### INPUT MATERIAL ###

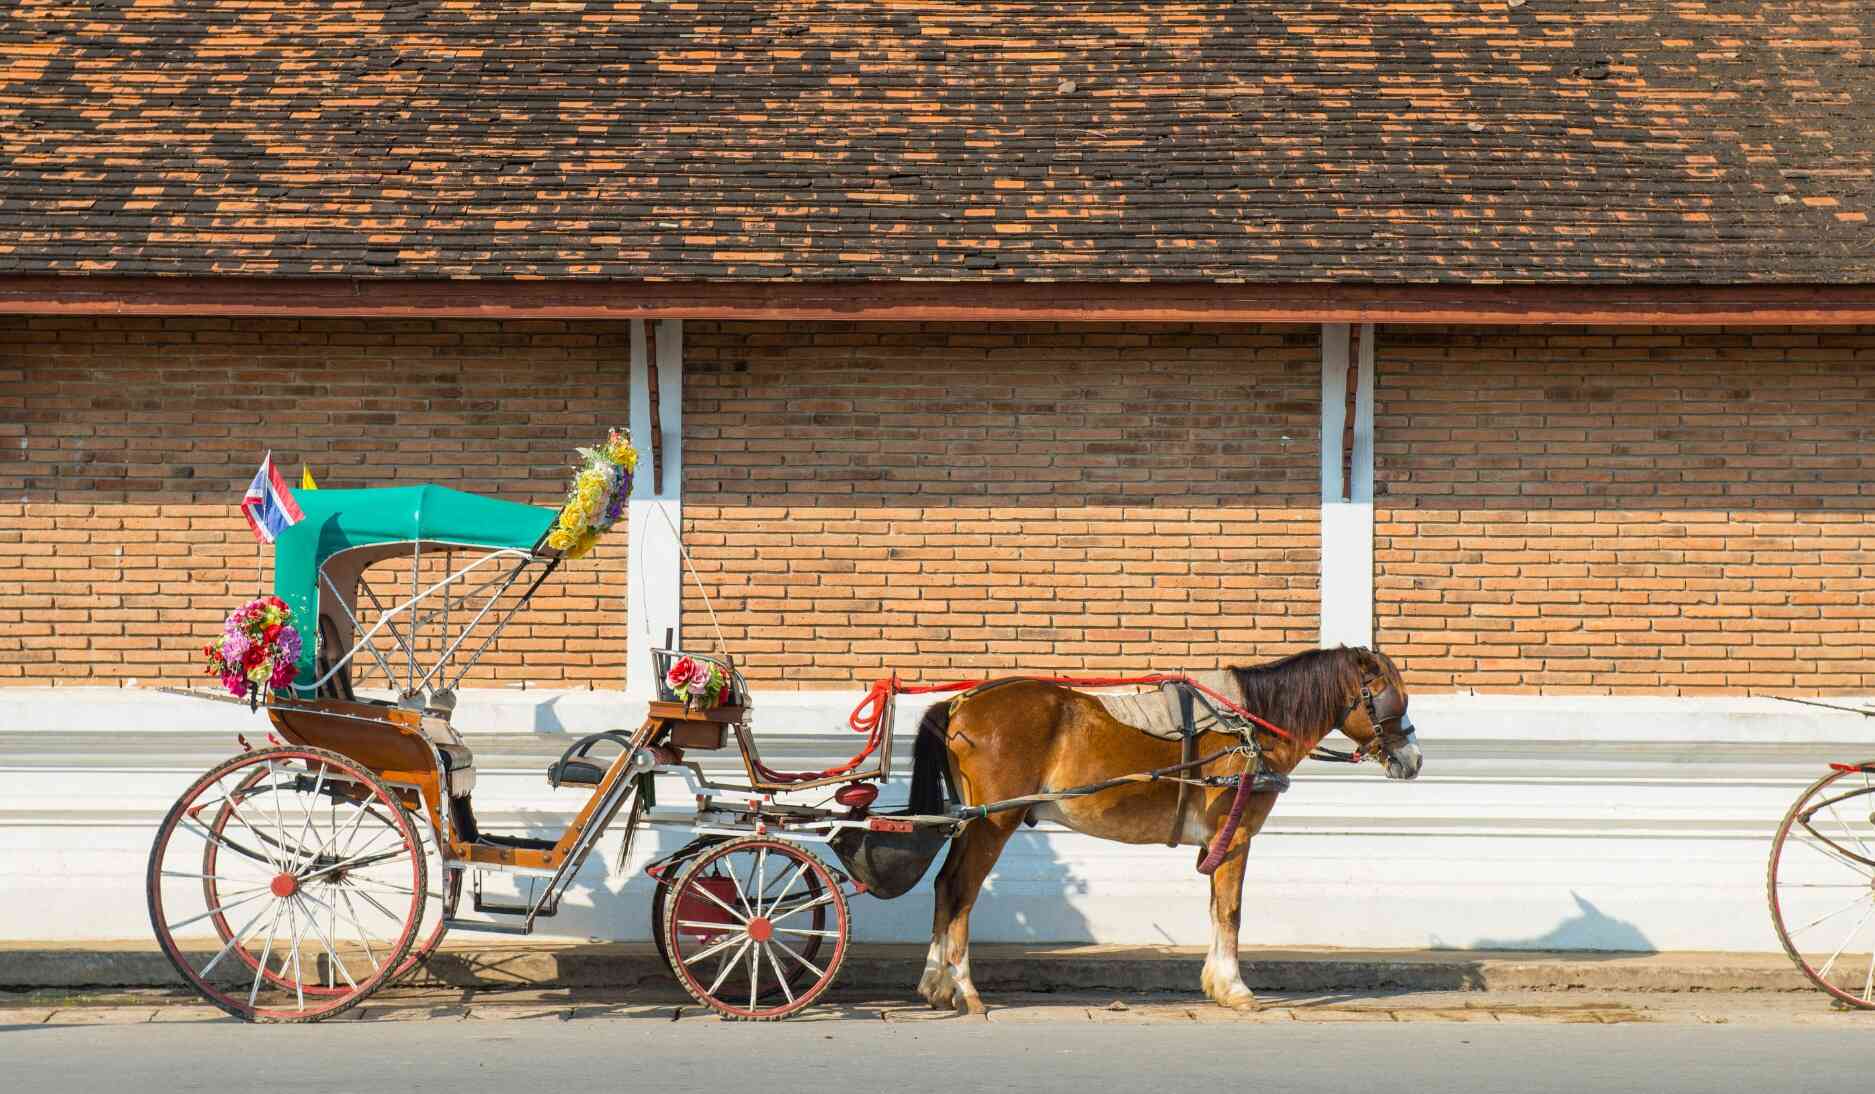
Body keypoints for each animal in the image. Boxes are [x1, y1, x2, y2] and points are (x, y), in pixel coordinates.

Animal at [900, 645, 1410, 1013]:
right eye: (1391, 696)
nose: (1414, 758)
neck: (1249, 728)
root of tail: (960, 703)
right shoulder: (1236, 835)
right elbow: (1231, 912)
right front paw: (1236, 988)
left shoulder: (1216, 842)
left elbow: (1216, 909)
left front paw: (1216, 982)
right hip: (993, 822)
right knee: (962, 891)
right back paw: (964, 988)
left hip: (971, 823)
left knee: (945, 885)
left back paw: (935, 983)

###
### INPUT MATERIAL ###

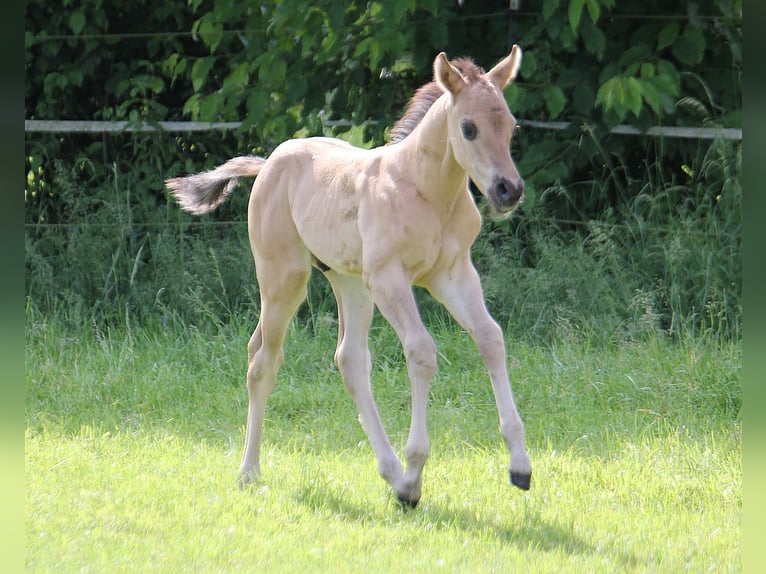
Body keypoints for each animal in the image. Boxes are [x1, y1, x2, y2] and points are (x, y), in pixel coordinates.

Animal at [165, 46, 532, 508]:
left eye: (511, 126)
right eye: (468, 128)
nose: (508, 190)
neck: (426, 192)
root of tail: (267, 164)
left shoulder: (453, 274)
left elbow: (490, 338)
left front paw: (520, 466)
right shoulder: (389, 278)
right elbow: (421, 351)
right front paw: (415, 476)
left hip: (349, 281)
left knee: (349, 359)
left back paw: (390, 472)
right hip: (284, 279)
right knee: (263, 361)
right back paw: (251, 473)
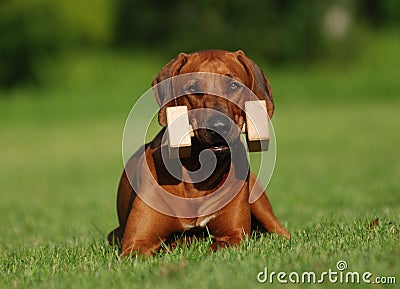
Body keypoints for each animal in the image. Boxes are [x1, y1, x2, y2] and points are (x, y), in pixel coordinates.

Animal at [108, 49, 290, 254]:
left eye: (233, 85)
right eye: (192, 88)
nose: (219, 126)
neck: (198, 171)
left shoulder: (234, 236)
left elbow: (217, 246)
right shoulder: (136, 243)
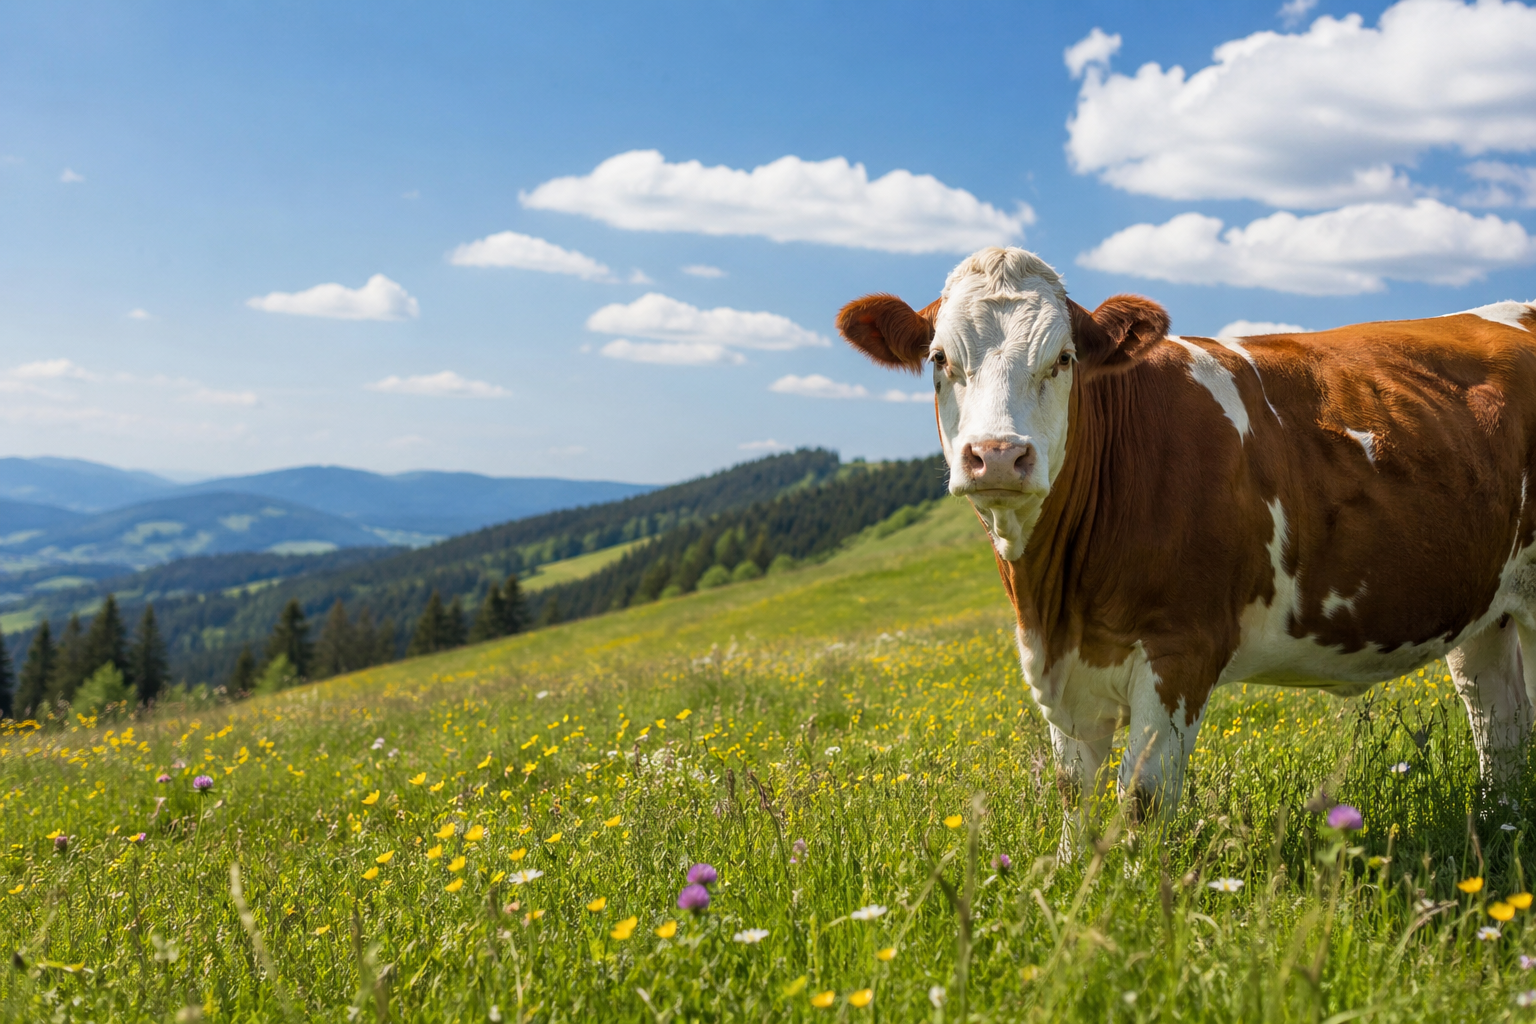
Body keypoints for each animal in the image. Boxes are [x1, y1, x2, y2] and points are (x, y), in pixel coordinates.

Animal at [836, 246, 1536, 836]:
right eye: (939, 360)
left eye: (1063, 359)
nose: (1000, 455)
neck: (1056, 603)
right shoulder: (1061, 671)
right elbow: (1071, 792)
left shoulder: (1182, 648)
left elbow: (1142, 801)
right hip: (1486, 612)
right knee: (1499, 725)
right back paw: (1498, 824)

###

§ **TASK DIRECTIONS**
Exactly the lines starting at the one above with "nose: (508, 190)" and ending at the one with "right shoulder: (136, 243)" should be printed, and nothing else. Omit the pictures.

§ **ANSWER TO THIS EXERCISE**
nose: (508, 190)
neck: (426, 192)
root of tail: (267, 164)
left shoulder: (453, 274)
left elbow: (490, 338)
left front paw: (520, 466)
right shoulder: (389, 278)
right elbow: (421, 351)
right front paw: (415, 476)
left hip: (349, 281)
left knee: (349, 359)
left back paw: (390, 472)
right hip: (284, 279)
right knee: (263, 361)
right back paw: (251, 473)
Body keypoints for each animal in the image. Boxes are [x1, y1, x2, y2] and points are (x, y), in pixel coordinates.

Animal at [108, 49, 290, 254]:
left eye: (233, 85)
right eye: (192, 88)
nose: (219, 126)
neck: (198, 171)
left shoulder: (234, 236)
left elbow: (217, 246)
right shoulder: (136, 243)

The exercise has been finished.